Work to do:
a) Rewrite the director-removal provision starting at "b. At any time" and ending at "4. Vacancies.", with "limitations" changed to "restrictions".
b) Answer these questions using the director-removal provision:
(i) While the Corporation is subject to which section of the CGCL does subsection a apply?
(ii) What share of the outstanding shares entitled to vote must approve a removal without cause under subsection a?
(iii) When the Corporation is not subject to that CGCL section, which provision governs removal?

— Begin Selected passage —

3. Removal of Directors.
a. During such time or times that the
Corporation is subject to Section 2115(b) of the CGCL, the Board of Directors or
any individual director may be removed from office at any time without cause by
the affirmative vote of the holders of at least a majority of the outstanding
shares entitled to vote on such removal; provided, however, that unless the
entire Board is removed, no individual director may be removed when the votes
cast against such director's removal, or not consenting in writing to such
removal, would be sufficient to elect that director if voted cumulatively at an
election which the same total number of votes were cast (or, if such action is
taken by written consent, all shares entitled to vote were voted) and the entire
number of directors authorized at the time of such director's most recent
election were then being elected.
b. At any time or times that the Corporation is
not subject to Section 2115(b) of the CGCL and subject to any limitations
imposed by law, Section A.3.a. above shall no longer apply and removal shall be
as provided in Section 141(k) of the DGCL.
4. Vacancies.

— End Selected passage —
— Begin Data provided —

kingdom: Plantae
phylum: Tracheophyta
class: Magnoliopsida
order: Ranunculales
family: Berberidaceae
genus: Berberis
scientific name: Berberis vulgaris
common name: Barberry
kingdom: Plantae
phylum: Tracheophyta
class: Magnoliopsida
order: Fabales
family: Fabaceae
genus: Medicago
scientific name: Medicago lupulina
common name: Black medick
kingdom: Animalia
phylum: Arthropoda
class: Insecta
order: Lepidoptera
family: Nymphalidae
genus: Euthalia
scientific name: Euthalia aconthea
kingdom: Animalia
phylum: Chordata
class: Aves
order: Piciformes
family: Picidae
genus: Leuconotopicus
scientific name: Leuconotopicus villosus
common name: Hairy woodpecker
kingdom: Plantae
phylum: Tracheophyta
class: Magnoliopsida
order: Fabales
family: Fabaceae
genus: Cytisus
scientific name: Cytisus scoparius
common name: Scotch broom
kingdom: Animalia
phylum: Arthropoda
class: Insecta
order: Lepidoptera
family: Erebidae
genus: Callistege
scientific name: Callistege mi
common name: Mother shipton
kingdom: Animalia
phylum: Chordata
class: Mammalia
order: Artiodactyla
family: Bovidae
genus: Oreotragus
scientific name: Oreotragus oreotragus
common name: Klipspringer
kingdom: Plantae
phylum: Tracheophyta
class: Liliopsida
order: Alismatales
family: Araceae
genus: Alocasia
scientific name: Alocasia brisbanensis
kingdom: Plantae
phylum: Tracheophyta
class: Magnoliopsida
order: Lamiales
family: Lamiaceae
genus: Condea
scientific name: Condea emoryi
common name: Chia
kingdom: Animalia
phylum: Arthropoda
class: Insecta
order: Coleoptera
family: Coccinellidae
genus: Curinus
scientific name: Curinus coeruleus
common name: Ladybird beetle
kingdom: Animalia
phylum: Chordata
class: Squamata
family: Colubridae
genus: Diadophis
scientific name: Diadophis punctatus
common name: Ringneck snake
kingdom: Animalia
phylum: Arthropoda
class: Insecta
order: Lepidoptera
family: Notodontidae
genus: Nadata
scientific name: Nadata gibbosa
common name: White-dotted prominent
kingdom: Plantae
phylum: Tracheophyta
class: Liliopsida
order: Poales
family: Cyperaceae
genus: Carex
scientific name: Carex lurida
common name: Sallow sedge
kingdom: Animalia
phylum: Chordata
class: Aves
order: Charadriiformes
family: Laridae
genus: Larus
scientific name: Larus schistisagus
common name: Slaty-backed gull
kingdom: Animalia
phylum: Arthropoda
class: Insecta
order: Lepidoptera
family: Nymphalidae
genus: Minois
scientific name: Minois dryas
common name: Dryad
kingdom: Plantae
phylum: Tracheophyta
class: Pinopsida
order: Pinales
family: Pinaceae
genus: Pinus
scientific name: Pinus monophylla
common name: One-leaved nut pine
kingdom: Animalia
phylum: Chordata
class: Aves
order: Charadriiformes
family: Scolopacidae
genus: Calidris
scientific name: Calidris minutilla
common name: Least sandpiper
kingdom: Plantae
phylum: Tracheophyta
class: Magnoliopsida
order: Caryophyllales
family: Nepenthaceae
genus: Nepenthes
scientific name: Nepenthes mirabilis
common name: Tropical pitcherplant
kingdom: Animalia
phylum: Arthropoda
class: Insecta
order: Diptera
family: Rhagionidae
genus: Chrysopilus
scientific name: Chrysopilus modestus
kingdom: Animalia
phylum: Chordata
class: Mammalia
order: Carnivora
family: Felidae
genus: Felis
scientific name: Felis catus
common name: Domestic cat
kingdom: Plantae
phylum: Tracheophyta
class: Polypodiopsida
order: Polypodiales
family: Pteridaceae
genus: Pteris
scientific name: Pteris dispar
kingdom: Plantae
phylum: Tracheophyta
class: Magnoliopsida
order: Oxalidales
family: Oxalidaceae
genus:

— End Data provided —

Answers for the exercise:
a)
b. At any time or times that the Corporation is
not subject to Section 2115(b) of the CGCL and subject to any restrictions
imposed by law, Section A.3.a. above shall no longer apply and removal shall be
as provided in Section 141(k) of the DGCL.
4. Vacancies.

b)
(i) Section 2115(b) of the CGCL.
(ii) At least a majority.
(iii) Section 141(k) of the DGCL.